Laura Bispuri réitère ce processus, à ceci près que tout, dans son film, est bien plus épuré. La lumière diffuse, les ombres marquées, les contre-jours et les surcadrages, donnent à voir les mouvements pour eux-mêmes, dans leur unicité. Chaque geste des actrices et des acteurs, est comme une apparition divine. La pureté et la simplicité, métaphores cinématographiques de la vertu, font toute l’esthétique et toute la force de Vierge sous serment.

Enfin, il y a la question des rapports humains. Le jour où Hana/Mark retrouve son amie d’enfance Lila, la fille de cette dernière lui manifeste une grande hostilité. « Qui es-tu, Mark ? », demande-t-elle sans cesse. L’on en revient à cette quête identitaire – et sexuelle – de laquelle dépendent les relations de l’héroïne avec autrui. Une identité qu’elle trouvera à la fin du film... 

Œuvre courageuse et originale, pleine d’un formidable féminisme, portée par de sublimes paysages et la magnifique musique de Nando Di Cosimo, Vierge sous serment résonne comme un cri de colère, un chant de guerre, une mélodie d’espoir.


Arthur Champilou - aVoiraLire.com

On lui a coupé les cheveux. Puis elle a renoncé au sexe et à l'amour, s'est engagée à être un homme, en a fait le serment. Ce rite ancestral, très codé, qui se pratique encore en Albanie, a ceci de pervers qu'il se fait au nom d'une certaine liberté. En devenant Mark, Hana (Alba Rohrwacher) a en effet échappé au sort misérable réservé aux femmes, des moins-que-rien dans ces régions montagneuses. Est-ce un choix dicté ? Voilà toute l'ambiguïté de ce premier film très personnel, librement adapté d'un roman d'Elvira Dones, et qui dépasse le réquisitoire attendu. Cons­truit sur des allers-retours entre le passé (l'enfance, l'adolescence) et le présent, en Italie, où Mark a fini par rejoindre sa soeur adoptive Lila (Flonja Kodheli, discrètement sensuelle), le film se révèle une réflexion assez fine sur l'identité, la féminité, le genre. Rien n'est ­définitif, dans ce puzzle aux pièces éparpillées. Il s'agit surtout de silences, de gestes furtifs, d'esquives et d'ellipses, parfois un peu systématiques.

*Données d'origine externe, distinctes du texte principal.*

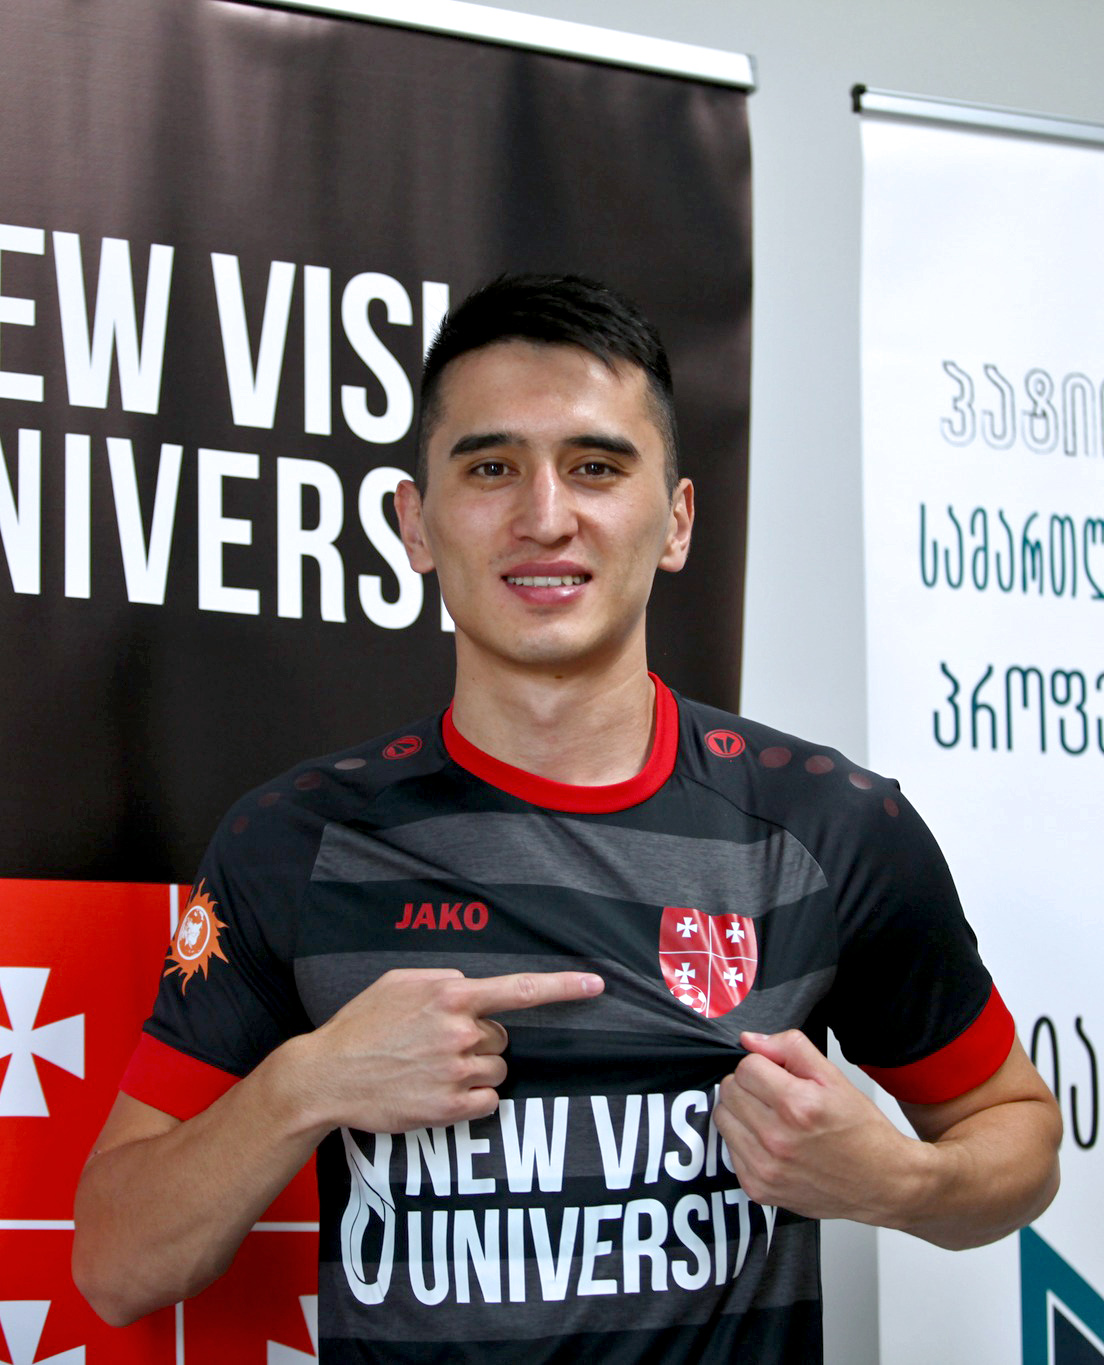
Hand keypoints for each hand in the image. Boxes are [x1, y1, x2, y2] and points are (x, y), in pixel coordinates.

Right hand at [297, 967, 603, 1134]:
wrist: (327, 1076)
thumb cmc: (360, 1025)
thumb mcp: (396, 982)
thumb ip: (440, 980)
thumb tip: (467, 986)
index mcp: (450, 997)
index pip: (519, 990)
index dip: (563, 987)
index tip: (597, 984)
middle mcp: (459, 1033)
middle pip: (502, 1039)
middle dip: (480, 1042)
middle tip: (439, 1047)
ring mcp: (456, 1073)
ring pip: (496, 1072)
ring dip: (475, 1072)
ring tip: (432, 1071)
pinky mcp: (449, 1109)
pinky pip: (487, 1103)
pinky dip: (472, 1100)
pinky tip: (437, 1092)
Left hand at [713, 1029, 919, 1222]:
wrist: (883, 1184)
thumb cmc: (862, 1131)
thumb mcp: (835, 1078)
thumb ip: (791, 1048)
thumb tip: (751, 1040)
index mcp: (797, 1105)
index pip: (746, 1066)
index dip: (762, 1065)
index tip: (777, 1075)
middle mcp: (777, 1139)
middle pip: (730, 1089)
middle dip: (748, 1085)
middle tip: (774, 1096)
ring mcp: (765, 1168)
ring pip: (723, 1117)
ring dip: (741, 1111)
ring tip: (771, 1117)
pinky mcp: (758, 1189)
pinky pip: (728, 1148)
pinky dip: (744, 1140)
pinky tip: (770, 1142)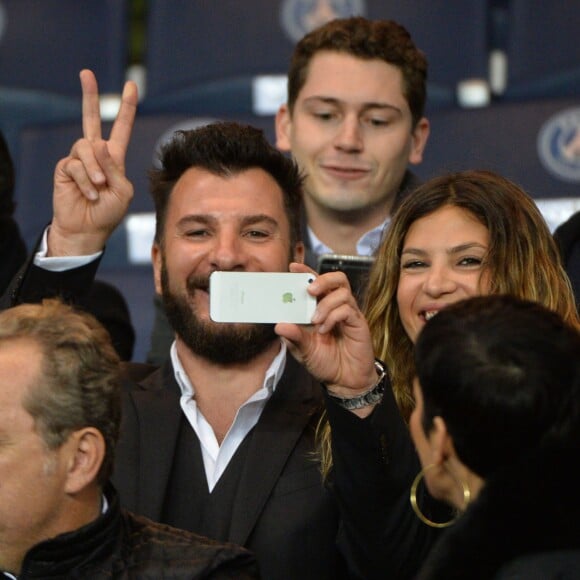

En Italie, Mark, craintif et curieux comme un oiseau, découvre la sexualité avec un homme, entraperçoit à travers Lila et sa nièce plusieurs visages de la féminité. Il s'agit moins pour « lui » de redevenir la femme qu'il a été que de trouver sa propre voie, loin des contraintes. Cet émouvant combat vers la renaissance s'inscrit à travers tout le corps, ramassé, androgyne, bizarre ou très gracieux d'Alba Rohrwacher, qui est absolument formidable.